German editorials on Friday focused on the latest series of bombings in Istanbul which left at least 27 people dead and more than 400 wounded.
Those who sent terrorists into the Istanbul branch of the London-based HSBC bank are sending out a clear message which was further accentuated by the simultaneous attack on the British consulate, wrote the Frankfurter Rundschau. Their target was British imperialism, and it came on a day when the alliance between the United States and Britain was highlighted by President Bush’s visit to the UK. The paper observed that the attacks give an indication of the terrorist’s view of the world: those who get involved with the United States are its accomplices.
The Mannheimer Morgen took a similar view. In a devilish ploy, terror has stolen President Bush’s show, commented the paper. In London, Bush had intended to close ranks with his closest ally. But his state visit turned into a visit of condolence. The attacks are a deadly message that goes out to all American allies: whoever is allied with the United States will feel the consequences, the daily noted.
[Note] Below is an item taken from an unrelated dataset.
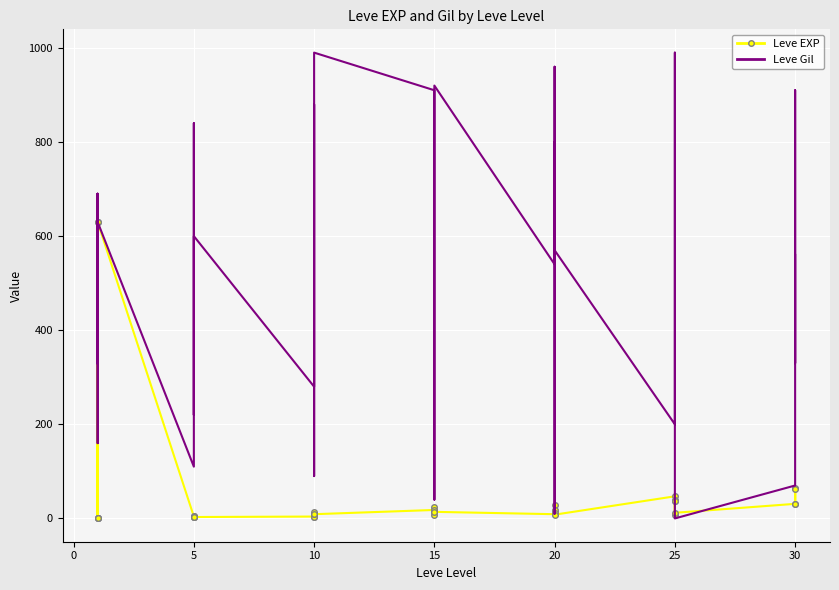

Which series has the widest spread of values?

Leve Gil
"The terrorists of the 21st century are conducting a war that knows no rules or conventions," argued the Leipziger Volkszeitung. These terrorists have set their sites on the -- in their view decadent -- enemy everywhere, the paper wrote. The terrorists hate the western-secular lifestyle as well as modern democracy. Their goal is to rule the world. For the attacks, they chose the day U.S. President George Bush met with British Prime Minister Tony Blair. All they have achieved, however, according to the paper, is that Blair and Bush are now more determined than ever to continue their war on terror.
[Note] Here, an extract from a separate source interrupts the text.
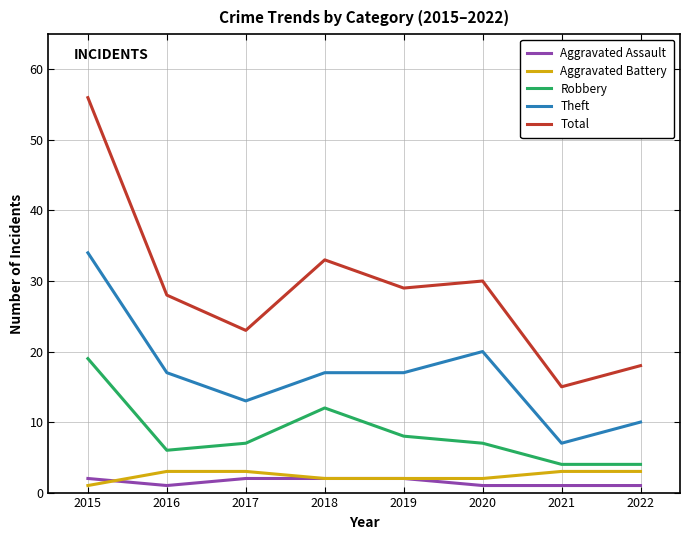

Which series has the largest total across all categories?

Total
The conservative paper Die Welt reflected on why the terrorists have chosen Istanbul. This city is at the junction between Europe and Asia, the paper observed, the meeting-point of different cultures, ideas and religions. Therefore, it embodies all those things the terrorists loathe. The Turkish move towards the European Union, its NATO membership and its solidarity with Israel make it a prime target for militant aggression. With the attacks, the paper concluded, the terrorists hope to bring Turkey back into line with other Islamic states.
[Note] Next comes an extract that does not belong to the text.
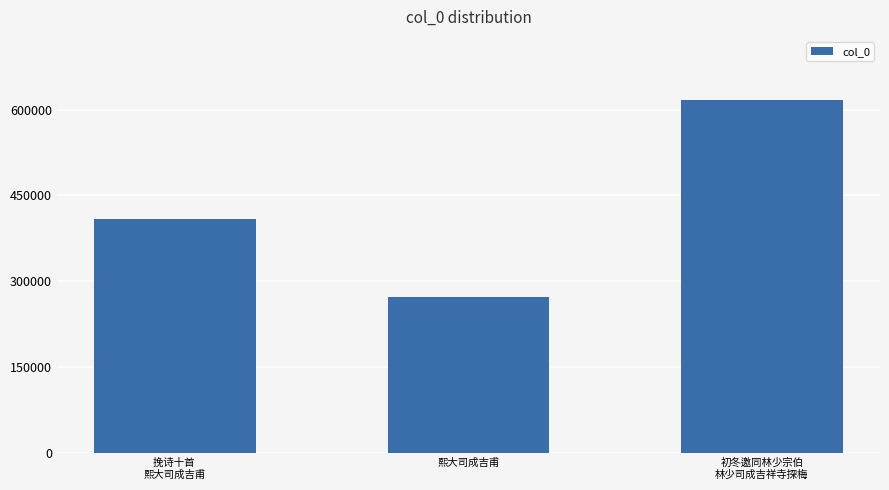

What is the label of the 3rd bar from the right?

挽诗十首 
熙大司成吉甫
While the Stuttgarter Nachrichten offered a similar analysis of why the terrorists have chosen the Turkish capital, it provided a different reading of their aim, arguing that the terrorists’ goal was to destabilize the Turkey.
The Bonner General-Anzeiger commented that Bush and Blair were right in re-affirming their determination to combat international terrorism. And they were right in rejecting allegations by political opponents that they had made themselves prime targets for the attacks. But, the paper admonished, that does not change the fact that the military occupation of Iraq has failed to squelch international terror. On the contrary, the paper argued, it is the reason why terrorist groups have recently gained in popularity.